SUPPLIED ENTRIES:

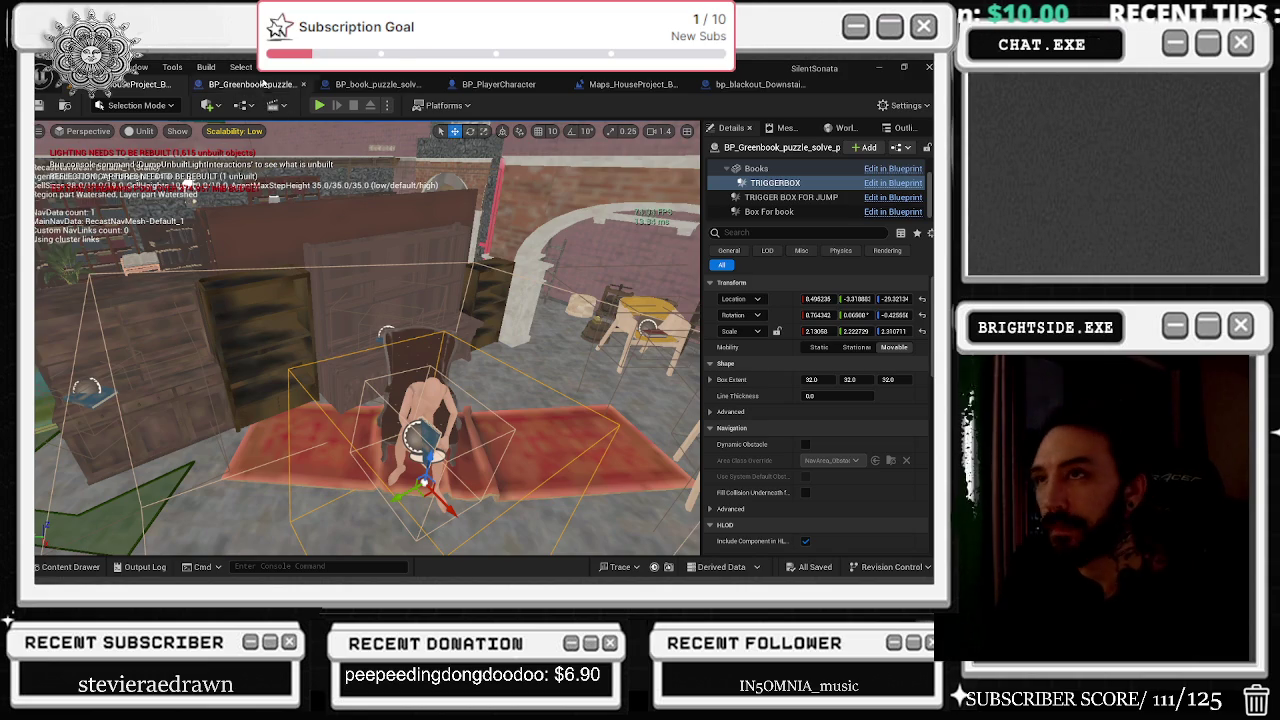
right_click(263, 78)
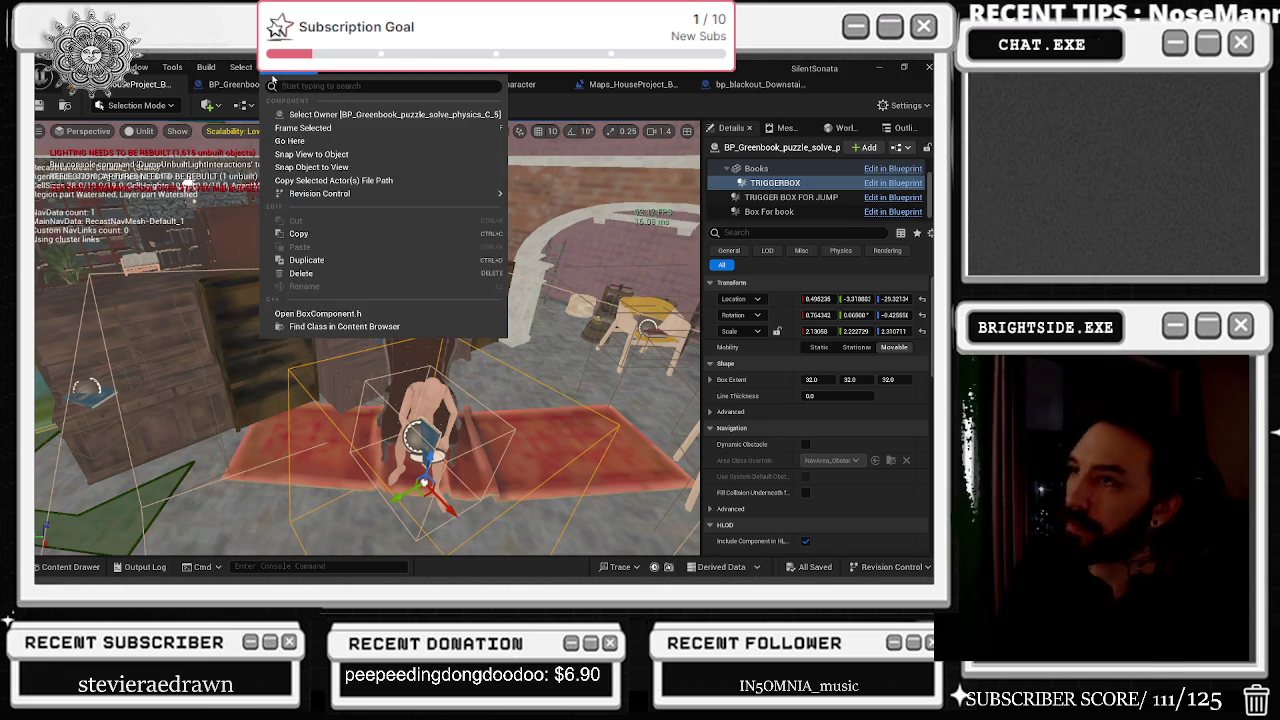
left_click(222, 85)
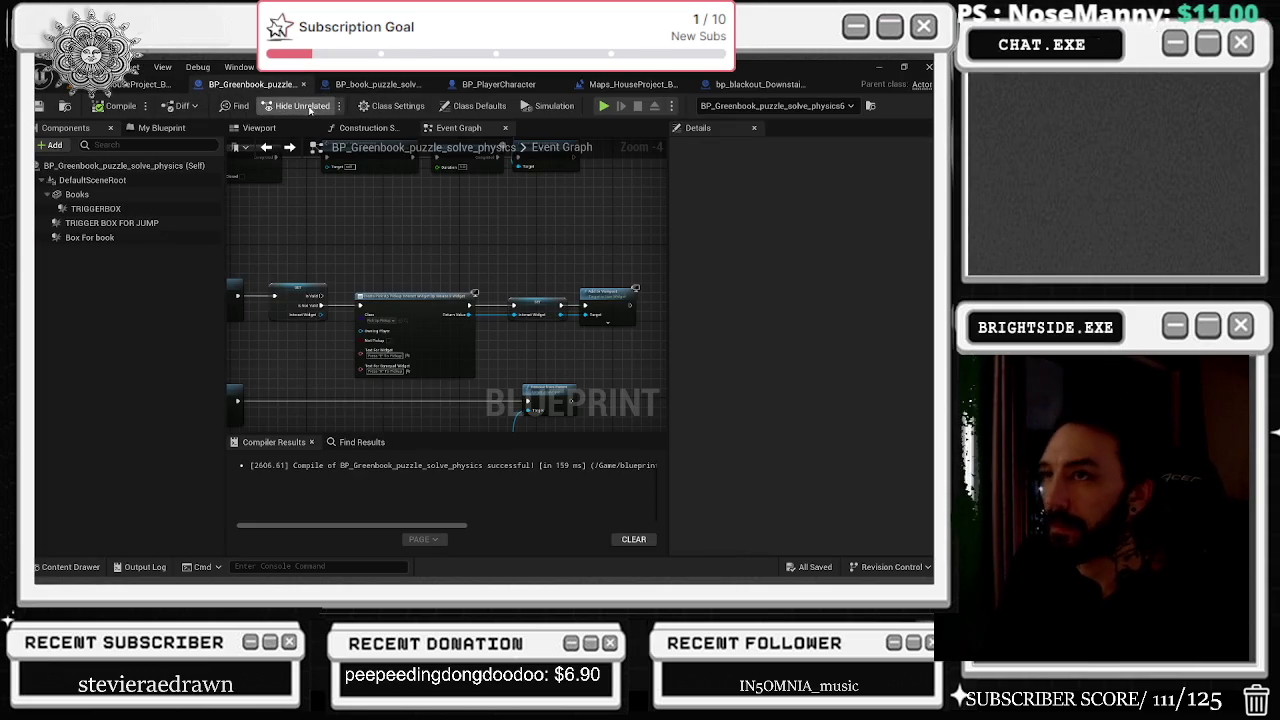
left_click(256, 128)
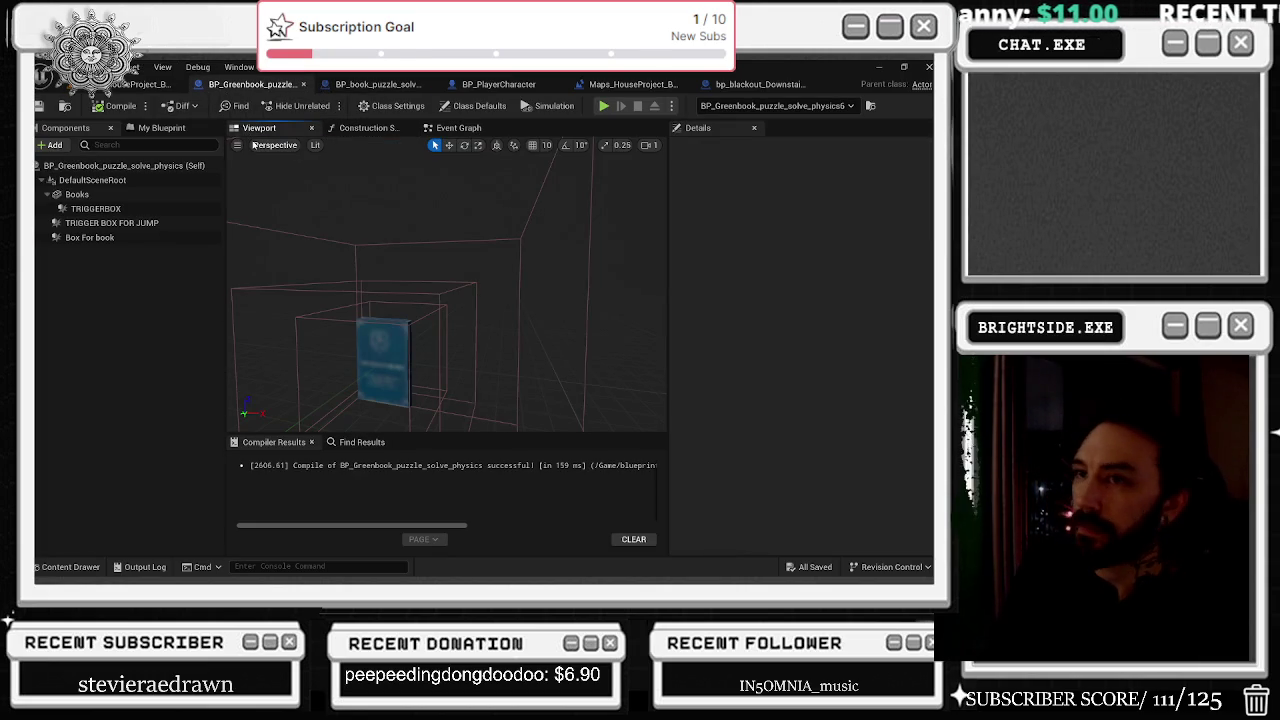
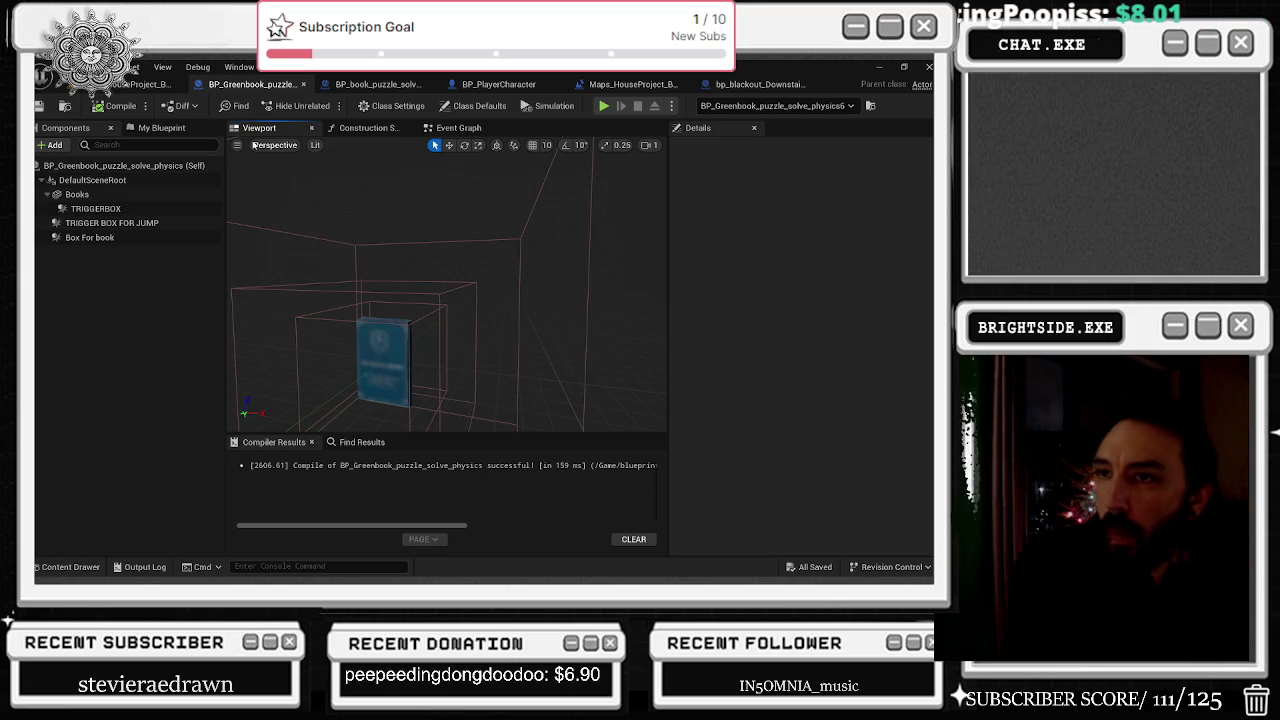
Add a Do Once node after the player Cast in BP_book_puzzle_solve_physics's Event Graph.
left_click(458, 128)
scroll(357, 247, "down", 1)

DESCRIPTION OF THE TASK: Could you set down, exactly as written, every line from the one with "left_click(222, 85)" to the end of the data, both ends included? Leave out the pictures.

SOLUTION TO THIS PROBLEM:
left_click(222, 85)
left_click(256, 128)
Add a Do Once node after the player Cast in BP_book_puzzle_solve_physics's Event Graph.
left_click(458, 128)
scroll(357, 247, "down", 1)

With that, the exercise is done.